Texte fourni:

Le triomphe de la droite chiraquienne
Une droite chiraquienne triomphante, une gauche décapitée, des extrêmes renvoyés dans leurs chapelles, et une abstention massive, les législatives des 9 et 16 juin n'ont pas été une session de rattrapage pour l'ex-majorité plurielle de l'équipe Jospin.
Lassés par la longue séquence électorale, quatre tours de scrutin en moins de deux mois, estimant que, après la réélection de Jacques Chirac à l'Élysée le 5 mai, l'essentiel est fait et qu'il vaut mieux donner, activement ou passivement, sa chance à la droite, les Français disent « non » à toute nouvelle forme de cohabitation.
Certes, après l'avertissement du 21 avril, ils ne font pas preuve d'un grand civisme. Le « sursaut républicain » du second tour de la présidentielle a fait long feu. Une nouvelle fois, des records d'abstention sont battus (35,58 % le 9 juin et 39,23 % le 16). Sans doute, aussi, les politiques n'y mettent pas du leur : 8 446 candidats en lice pour 577 circonscriptions ! Il n'empêche, sans surprise, comme toujours sous la Ve République, les électeurs donnent à l'homme qu'ils viennent d'élire à l'Élysée, un mois plus tôt, la majorité qu'il réclamait. Et quelle majorité ! La droite obtient 399 députés sur 577 dans la nouvelle Assemblée, dont 370 pour le seul parti du président, et 29 pour les centristes de François Bayrou. Du jamais vu.
L'Assemblée qui a surgi des urnes le 16 juin est, bien sûr, légitime. Mais elle est aussi trompeuse. Légitime, car les Français, c'est certain, ont voulu que cela change. Ils ne veulent plus de la cohabitation. Et après cinq ans de gauche, ils donnent sa chance à la droite. À elle de les séduire.
Trompeuse, car les taux d'abstention lors du premier et du second tour ont atteint des seuils inégalés sous la Ve République. Déjà, parce que les deux champions des deux partis dominants dans l'hémicycle, Jacques Chirac pour l'UMP et Lionel Jospin pour le PS, n'ont intéressé ou séduit à eux deux qu'un petit tiers des électeurs inscrits. De quoi rendre prudente, ou tout au moins modeste, la classe politique. Le fossé qui existe entre elle et la population n'est pas prêt d'être comblé.

Entrées de contours étiquetés:
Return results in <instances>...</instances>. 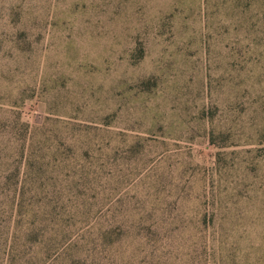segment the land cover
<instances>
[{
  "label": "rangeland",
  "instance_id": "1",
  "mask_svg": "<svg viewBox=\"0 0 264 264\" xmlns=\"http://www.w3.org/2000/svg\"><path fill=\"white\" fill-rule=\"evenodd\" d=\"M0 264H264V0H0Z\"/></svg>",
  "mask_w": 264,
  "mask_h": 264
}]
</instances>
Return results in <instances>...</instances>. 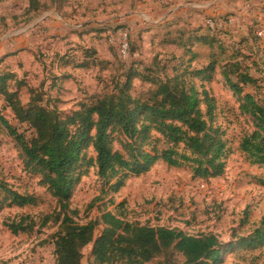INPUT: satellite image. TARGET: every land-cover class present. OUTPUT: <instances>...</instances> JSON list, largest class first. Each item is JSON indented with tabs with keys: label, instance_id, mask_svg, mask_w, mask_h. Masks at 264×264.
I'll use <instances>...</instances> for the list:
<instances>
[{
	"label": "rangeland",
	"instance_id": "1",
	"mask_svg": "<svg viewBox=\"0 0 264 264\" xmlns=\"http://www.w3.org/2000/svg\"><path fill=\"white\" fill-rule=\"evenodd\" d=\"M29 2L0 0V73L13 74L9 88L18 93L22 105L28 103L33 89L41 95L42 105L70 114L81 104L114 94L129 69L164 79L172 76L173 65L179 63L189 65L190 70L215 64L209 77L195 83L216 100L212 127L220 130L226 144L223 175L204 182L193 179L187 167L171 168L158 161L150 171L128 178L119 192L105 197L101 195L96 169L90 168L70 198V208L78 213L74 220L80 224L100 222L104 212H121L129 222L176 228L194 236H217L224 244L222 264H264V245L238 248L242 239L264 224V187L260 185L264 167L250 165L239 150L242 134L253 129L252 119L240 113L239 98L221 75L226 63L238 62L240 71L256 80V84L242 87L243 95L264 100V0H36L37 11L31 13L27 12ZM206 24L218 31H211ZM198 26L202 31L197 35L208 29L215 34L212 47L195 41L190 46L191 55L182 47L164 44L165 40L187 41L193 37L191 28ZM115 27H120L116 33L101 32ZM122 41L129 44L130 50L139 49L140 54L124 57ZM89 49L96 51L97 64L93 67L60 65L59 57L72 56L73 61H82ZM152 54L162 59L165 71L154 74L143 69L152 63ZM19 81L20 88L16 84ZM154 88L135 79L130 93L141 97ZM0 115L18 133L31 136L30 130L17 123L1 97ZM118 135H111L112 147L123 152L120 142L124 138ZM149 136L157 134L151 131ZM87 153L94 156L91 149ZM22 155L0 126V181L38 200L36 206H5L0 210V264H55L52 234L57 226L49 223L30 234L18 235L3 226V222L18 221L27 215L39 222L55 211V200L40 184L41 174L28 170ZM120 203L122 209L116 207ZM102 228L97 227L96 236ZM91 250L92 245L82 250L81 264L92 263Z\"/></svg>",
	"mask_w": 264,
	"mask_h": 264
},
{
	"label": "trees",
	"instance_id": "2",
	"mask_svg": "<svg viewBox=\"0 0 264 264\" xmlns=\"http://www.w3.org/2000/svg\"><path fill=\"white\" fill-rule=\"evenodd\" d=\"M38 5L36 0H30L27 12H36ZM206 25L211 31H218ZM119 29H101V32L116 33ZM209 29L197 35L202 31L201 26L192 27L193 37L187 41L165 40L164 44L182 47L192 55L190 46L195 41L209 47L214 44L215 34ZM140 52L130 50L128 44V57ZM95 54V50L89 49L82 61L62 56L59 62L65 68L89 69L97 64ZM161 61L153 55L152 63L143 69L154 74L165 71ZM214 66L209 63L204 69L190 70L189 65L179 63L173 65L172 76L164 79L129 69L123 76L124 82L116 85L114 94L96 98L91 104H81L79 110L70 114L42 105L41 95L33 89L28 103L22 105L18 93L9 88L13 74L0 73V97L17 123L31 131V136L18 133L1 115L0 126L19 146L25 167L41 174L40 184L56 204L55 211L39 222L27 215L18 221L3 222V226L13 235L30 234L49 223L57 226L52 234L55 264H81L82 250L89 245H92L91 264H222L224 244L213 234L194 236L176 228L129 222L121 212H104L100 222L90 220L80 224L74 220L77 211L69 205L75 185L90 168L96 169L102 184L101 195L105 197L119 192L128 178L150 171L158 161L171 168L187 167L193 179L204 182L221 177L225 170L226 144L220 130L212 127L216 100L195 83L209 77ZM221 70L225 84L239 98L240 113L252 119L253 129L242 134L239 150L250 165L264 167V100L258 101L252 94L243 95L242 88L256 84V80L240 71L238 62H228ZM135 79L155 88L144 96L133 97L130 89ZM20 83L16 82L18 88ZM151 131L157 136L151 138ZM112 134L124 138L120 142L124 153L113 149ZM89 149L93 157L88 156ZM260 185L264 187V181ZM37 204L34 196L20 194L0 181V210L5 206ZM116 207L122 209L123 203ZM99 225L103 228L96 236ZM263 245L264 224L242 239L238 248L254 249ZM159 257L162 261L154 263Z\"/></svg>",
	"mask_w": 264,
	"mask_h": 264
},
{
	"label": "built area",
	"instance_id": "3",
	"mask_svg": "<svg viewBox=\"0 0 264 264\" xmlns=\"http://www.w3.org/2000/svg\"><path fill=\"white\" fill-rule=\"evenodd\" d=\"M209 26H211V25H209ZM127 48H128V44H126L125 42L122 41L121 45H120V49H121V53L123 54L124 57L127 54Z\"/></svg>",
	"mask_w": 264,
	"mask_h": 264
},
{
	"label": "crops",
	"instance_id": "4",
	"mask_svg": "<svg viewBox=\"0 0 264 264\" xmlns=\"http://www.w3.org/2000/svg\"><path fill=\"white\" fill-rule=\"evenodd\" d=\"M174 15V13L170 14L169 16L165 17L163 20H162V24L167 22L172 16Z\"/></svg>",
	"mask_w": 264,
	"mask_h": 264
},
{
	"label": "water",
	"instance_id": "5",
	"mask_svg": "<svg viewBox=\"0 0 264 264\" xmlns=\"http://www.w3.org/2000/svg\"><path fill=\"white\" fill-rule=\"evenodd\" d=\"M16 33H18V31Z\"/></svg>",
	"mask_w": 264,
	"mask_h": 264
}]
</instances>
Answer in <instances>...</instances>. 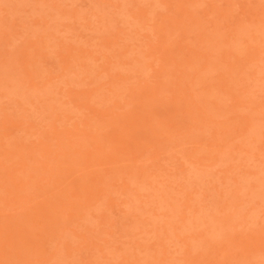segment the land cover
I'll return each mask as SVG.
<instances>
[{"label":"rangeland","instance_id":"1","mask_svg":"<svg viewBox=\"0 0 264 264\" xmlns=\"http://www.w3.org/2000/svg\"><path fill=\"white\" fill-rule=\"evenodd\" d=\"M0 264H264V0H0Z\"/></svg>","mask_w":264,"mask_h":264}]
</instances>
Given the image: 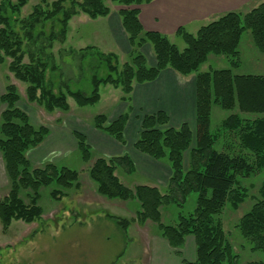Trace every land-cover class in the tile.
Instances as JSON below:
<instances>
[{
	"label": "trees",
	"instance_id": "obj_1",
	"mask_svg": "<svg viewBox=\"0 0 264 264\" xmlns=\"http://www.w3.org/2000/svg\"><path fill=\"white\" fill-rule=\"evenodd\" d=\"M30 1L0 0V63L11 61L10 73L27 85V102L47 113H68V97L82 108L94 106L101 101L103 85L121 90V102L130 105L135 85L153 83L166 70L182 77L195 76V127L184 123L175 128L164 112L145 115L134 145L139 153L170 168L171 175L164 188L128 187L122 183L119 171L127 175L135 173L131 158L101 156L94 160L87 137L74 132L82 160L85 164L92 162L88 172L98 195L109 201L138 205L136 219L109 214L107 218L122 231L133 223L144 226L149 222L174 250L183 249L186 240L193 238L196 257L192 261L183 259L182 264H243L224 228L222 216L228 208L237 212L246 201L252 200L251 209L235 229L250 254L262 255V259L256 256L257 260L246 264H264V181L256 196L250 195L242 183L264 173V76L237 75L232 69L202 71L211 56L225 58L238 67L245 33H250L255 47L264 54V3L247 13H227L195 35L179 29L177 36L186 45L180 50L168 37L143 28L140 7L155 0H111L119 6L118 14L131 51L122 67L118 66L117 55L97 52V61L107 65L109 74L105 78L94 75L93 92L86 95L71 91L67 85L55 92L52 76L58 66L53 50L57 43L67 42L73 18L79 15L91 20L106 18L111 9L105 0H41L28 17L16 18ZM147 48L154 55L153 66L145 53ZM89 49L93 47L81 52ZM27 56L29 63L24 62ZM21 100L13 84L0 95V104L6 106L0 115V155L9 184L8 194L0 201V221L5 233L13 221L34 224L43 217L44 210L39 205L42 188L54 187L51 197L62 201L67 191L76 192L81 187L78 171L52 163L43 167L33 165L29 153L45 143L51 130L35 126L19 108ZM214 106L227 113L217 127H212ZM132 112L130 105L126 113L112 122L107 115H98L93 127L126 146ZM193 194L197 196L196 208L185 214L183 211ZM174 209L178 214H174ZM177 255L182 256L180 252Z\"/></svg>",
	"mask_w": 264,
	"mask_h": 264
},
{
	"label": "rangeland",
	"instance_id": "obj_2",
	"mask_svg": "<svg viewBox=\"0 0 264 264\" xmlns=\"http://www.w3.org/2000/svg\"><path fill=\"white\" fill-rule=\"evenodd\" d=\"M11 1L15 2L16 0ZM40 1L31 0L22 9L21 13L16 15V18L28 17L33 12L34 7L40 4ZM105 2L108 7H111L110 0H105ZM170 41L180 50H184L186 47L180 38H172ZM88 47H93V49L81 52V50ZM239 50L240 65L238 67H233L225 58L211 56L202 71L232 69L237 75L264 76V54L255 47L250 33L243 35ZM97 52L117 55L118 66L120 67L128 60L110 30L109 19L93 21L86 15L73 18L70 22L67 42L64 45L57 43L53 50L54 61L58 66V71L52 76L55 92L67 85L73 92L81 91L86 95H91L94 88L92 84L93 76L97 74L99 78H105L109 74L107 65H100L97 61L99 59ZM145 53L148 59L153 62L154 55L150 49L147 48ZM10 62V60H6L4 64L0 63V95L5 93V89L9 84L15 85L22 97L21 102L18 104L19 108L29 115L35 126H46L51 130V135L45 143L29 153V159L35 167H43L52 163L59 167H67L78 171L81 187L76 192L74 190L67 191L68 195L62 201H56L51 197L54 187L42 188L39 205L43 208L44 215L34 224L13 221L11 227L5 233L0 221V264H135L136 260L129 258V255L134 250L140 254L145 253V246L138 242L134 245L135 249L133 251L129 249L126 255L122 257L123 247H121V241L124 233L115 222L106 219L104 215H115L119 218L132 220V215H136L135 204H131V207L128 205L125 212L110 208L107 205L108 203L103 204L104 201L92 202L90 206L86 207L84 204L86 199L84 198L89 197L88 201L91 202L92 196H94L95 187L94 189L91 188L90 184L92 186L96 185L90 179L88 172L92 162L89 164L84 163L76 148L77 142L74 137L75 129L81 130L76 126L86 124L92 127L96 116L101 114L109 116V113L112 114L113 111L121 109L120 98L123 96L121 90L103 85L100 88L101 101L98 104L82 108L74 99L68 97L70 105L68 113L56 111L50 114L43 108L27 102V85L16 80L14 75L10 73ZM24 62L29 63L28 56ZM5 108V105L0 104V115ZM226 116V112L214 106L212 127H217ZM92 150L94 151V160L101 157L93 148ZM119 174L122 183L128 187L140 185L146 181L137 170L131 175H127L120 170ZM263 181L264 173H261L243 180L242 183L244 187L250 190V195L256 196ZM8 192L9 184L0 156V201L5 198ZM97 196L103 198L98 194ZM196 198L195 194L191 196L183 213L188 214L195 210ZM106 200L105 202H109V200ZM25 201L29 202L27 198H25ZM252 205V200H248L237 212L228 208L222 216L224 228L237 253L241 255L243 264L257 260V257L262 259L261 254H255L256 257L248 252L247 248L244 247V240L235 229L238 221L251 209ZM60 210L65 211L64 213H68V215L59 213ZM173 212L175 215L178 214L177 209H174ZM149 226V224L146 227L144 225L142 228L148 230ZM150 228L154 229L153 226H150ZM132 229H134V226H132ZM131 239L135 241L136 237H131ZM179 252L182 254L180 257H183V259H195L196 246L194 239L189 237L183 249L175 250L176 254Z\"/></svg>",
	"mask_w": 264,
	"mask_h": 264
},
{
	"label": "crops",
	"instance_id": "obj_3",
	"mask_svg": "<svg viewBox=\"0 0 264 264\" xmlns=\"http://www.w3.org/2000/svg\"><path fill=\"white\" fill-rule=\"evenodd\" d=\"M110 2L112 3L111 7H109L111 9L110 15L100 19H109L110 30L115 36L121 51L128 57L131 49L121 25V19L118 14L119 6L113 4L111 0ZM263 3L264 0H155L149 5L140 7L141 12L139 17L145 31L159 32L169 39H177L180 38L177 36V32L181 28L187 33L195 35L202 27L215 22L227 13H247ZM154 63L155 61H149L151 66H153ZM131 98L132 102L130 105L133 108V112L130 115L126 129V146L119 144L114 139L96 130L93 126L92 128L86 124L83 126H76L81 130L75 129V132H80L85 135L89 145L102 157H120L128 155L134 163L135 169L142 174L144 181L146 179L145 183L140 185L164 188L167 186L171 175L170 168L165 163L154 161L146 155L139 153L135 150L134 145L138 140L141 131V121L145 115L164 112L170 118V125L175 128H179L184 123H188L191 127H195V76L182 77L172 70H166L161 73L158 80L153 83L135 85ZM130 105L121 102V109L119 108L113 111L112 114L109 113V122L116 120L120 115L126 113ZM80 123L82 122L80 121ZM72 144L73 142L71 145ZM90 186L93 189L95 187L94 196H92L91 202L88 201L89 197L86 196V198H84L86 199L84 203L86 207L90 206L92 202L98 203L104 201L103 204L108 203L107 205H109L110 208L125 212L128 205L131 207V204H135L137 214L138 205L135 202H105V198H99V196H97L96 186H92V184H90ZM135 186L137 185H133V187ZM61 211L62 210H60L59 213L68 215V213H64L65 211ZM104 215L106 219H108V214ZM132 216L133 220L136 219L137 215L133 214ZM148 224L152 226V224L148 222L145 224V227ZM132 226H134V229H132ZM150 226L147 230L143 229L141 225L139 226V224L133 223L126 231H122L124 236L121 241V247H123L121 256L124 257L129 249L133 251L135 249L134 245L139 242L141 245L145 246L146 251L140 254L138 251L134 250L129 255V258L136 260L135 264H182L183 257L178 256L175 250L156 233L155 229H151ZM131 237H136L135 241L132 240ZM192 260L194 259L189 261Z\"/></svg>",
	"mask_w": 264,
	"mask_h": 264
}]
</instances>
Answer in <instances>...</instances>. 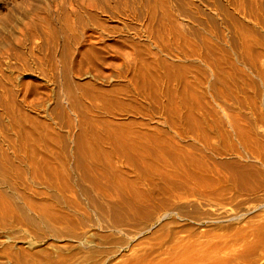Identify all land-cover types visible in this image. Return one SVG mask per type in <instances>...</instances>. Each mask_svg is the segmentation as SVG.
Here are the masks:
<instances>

Objectif 1: Selon le texte sur les législatives, pourquoi la nouvelle Assemblée est-elle qualifiée de « trompeuse » ? Répondez en une à trois phrases.
Objectif 2: Prolongez le texte sur les législatives à la suite de sa dernière phrase.

Réponse 1: Elle est jugée trompeuse parce que les taux d'abstention aux deux tours ont atteint des seuils inégalés sous la Ve République. En outre, Jacques Chirac pour l'UMP et Lionel Jospin pour le PS, champions des deux partis dominants dans l'hémicycle, n'ont intéressé ou séduit à eux deux qu'un petit tiers des électeurs inscrits.

Réponse 2:
Chirac superstar
Jacques Chirac, si longtemps bousculé, malmené et parfois méprisé jusque dans son propre camp, démontre une fois de plus qu'en politique rien n'est acquis. Personne ou presque ne lui accordait de crédit avant la présidentielle. Il est élu pour cinq ans à l'Élysée, quitte à passer pour un « miraculé ». Et, par le biais de l'Union pour la majorité présidentielle (UMP), le grand parti de droite qu'il a imposé à ses partenaires (à l'exception d'un petit carré de centristes menés par Bayrou), le voilà, lui le néo-gaulliste, qui dote le pays d'une grande formation de centre droit comme l'Europe en connaît de Londres à Berlin, de Madrid à Rome. Cinq ans après l'épisode catastrophique pour son camp de la dissolution ratée de 1997, c'est une résurrection. Sans doute, au soir des résultats, la « chiraquie » affiche-t-elle un triomphe modeste. C'est dans l'air du temps. Nommé au lendemain de la présidentielle à Matignon, Jean-Pierre Raffarin ne se veut-il pas le champion de la « France d'en bas » ? Mais cette modestie affichée n'est là que pour mieux savourer une victoire sans appel : la droite chiraquienne détient désormais tous les leviers de commande de l'État, à l'Élysée, au Sénat et à l'Assemblée nationale. Elle a bénéficié du net recul du Front national, du tassement du PC et de l'extrême gauche et des contradictions d'un PS qui était prêt à cohabiter demain après avoir si longtemps pourfendu ce système.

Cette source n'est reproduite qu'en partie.